Investigations on non-steady behaviour of rotors due to light rubbing to brush seals

Abstract

One option to increase efficiency of turbomachines is the reduction of leakage losses by using and improving sealing concepts with minimized clearance, accepting the risk of rub of rotors to the seals under operational conditions. Beside wear and subsequently increased leakage losses, rub affects rotordynamics of turbomachines with reaction to fluid dynamics again. Brush seals consider these issues and combine excellent leakage characteristics with compliant behaviour under rub conditions. While brush seal related topics like leakage characteristics, fluid dynamics, design issues and wear were investigated in detail during the last decades; publications concerning impact of brush seals on rotordynamics are more or less rare. The following paper deals with the influence of light rub of rotors to brush seals on rotordynamics. Light rub implies frictional heat, partly entering the shaft and leading to thermal expansion. A not uniform heat distribution of the shaft through eccentric rub can lead to thermal bending of the shaft causing further growth of shaft deflection. This phenomenon is known as Newkirk-Effect also referred to as spiral vibrations because of the spirally shaped shaft orbit in rotating coordinates. Depending on thermal parameters and damping in particular, stable and unstable operating areas can be identified. In extension to existing steady state descriptions this paper pursues a transient consideration of spiral vibrations due to rub to brush seals.
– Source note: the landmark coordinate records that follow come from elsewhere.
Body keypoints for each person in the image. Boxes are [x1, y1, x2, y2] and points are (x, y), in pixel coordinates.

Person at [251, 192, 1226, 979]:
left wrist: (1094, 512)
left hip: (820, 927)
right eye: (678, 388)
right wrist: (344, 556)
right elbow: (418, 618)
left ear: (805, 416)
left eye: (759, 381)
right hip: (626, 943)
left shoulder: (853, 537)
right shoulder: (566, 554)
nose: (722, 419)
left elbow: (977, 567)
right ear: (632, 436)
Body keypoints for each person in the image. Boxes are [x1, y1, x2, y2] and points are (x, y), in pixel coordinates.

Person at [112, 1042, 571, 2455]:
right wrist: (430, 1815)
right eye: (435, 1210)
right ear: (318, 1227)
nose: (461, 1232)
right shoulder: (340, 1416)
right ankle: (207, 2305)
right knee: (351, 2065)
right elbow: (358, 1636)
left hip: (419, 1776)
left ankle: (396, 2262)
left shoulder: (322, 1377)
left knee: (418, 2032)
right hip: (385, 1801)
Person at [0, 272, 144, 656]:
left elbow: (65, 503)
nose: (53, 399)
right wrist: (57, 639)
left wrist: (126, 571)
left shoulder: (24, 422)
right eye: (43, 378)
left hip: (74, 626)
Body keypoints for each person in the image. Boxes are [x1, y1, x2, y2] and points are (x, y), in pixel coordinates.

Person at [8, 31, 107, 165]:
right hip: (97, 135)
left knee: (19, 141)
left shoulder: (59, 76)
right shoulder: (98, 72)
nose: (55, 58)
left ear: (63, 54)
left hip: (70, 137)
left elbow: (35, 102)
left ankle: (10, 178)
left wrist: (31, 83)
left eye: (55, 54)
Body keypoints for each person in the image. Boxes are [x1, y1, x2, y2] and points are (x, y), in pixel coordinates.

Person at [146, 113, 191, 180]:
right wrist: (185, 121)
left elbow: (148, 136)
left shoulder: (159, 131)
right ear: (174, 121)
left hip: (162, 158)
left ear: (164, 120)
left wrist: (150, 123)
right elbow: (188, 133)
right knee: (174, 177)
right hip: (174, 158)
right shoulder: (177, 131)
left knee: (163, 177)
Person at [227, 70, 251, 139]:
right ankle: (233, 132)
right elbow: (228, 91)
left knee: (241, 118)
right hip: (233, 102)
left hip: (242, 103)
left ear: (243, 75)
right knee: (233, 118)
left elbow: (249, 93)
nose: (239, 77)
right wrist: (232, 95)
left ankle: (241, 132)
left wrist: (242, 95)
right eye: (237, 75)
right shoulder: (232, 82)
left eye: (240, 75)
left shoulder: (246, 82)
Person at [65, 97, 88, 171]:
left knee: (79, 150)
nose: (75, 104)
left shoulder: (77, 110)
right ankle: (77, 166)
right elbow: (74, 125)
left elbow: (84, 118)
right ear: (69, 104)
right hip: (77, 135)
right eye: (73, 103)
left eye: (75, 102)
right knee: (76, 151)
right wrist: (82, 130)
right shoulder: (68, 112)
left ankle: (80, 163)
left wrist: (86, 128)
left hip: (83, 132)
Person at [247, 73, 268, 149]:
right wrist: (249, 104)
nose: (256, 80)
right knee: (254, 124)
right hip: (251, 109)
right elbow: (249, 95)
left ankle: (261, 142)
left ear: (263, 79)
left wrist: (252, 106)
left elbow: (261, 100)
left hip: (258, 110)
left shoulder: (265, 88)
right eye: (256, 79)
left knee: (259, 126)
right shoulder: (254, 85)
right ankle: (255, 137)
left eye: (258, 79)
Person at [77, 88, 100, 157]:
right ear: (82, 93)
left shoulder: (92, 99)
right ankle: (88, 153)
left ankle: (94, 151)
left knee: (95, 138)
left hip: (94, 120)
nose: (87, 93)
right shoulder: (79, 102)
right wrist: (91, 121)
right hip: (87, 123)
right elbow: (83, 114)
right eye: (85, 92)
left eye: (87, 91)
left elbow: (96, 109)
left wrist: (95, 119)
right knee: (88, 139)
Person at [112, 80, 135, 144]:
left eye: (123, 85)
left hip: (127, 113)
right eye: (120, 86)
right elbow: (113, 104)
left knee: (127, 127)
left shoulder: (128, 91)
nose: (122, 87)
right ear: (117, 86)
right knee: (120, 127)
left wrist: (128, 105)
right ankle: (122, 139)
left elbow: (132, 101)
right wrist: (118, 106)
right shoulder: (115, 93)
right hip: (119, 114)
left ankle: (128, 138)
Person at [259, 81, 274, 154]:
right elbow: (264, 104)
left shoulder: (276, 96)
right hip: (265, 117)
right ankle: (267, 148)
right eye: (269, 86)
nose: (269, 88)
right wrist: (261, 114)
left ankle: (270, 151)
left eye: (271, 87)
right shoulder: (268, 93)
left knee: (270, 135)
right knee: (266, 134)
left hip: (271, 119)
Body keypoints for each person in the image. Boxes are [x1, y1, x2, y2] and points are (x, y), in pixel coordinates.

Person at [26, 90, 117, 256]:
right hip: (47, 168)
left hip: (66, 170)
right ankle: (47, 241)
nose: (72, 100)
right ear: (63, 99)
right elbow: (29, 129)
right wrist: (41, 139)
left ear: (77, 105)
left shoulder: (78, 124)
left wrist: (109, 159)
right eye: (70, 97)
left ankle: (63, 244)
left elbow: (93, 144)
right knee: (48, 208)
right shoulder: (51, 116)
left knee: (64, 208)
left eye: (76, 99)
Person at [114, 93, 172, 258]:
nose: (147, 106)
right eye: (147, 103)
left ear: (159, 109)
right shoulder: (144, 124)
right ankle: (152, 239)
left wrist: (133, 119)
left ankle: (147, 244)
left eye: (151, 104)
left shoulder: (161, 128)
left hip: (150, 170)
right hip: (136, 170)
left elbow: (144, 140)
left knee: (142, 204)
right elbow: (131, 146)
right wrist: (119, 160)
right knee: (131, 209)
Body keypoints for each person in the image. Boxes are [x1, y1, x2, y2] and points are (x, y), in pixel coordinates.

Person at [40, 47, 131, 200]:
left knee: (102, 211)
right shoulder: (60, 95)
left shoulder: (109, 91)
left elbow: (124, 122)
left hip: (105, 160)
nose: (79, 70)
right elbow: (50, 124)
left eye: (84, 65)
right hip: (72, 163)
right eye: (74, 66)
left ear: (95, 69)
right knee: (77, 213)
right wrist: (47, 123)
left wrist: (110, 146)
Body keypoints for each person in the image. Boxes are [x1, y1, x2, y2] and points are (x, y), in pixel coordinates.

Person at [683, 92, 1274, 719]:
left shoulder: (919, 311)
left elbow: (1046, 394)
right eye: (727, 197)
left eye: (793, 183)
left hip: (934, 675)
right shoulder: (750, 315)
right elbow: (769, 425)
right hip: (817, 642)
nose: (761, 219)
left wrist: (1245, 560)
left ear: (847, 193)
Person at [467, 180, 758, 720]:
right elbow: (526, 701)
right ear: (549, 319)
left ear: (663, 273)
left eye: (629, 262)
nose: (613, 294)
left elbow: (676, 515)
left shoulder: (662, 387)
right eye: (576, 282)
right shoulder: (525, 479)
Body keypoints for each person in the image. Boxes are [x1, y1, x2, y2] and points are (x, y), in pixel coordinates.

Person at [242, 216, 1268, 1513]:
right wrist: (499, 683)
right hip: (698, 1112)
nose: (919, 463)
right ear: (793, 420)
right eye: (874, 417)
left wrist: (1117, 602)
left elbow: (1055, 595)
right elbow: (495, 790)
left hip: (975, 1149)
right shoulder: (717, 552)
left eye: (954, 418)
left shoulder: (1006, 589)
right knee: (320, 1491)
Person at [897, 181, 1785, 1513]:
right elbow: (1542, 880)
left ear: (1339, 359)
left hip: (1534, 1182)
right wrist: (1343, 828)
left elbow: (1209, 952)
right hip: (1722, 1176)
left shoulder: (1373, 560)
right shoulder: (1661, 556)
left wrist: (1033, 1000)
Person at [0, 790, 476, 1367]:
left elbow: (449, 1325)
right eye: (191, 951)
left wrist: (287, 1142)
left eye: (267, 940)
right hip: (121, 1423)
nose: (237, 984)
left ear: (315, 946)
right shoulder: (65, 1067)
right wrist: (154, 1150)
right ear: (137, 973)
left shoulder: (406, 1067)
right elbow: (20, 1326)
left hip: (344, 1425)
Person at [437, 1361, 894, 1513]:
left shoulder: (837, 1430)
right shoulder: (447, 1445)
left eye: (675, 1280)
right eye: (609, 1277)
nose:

The objective is a better understanding of the magnitude and implications of spiral vibration and its possible prediction during run-up and rundown. For that purpose the power loss due to rub is taken into account and a rotordynamic analysis is conducted for a simple rotor model consisting of a bulky shaft rubbing to a brush seal supported by rigid bearings. In a first step a run-up with a constant low drive torque is considered with focus on behaviour at stability limit near first eigenfrequency.